Case histories of outpatients with acute exacerbation of chronic bronchitis (AECB) were analyzed. Diagnoses were classified according to the ICD-10, antimicrobials – to the ATC classification. Altogether 783 case histories of patients aged from 16 to 92 (average age 51,6+13,7) were included in the study. The most frequently prescribed group of medications were antimicrobials for systemic use (83,9%), cough and cold preparations (75,5%), bronchodilators (48,7%), antihistamines (23,0%) and vitamins (9,7%).

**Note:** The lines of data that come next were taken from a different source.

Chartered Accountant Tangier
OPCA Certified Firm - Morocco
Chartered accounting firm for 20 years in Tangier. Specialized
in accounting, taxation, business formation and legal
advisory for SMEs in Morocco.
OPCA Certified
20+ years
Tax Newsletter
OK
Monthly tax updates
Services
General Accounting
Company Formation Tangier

The most common antimicrobial prescribed was co-trimoxazole (31,8%), followed by ciprofloxacin (16,4%), ampicillin (14,5%) and gentamуcin (10,0%). For antimicrobial treatment monotherapy was used in 84,8% of cases, combination of 2–3 antibiotics – in 15,2% of patients. Average duration of antimicrobial therapy was 8,2+3,4 days. The most common bronchodilators prescribed were preparations of theophylline (76,1%), M-anticholinergic agents (15,4%) and complex ephedrine-containing medications (14,9%). This study has shown unacceptably high rate of inappropriate approach to the therapy of AECB: irrational choice of antibacterials, use of archaic and potentially toxic drugs, wide use of medications with non-proven clinical efficacy.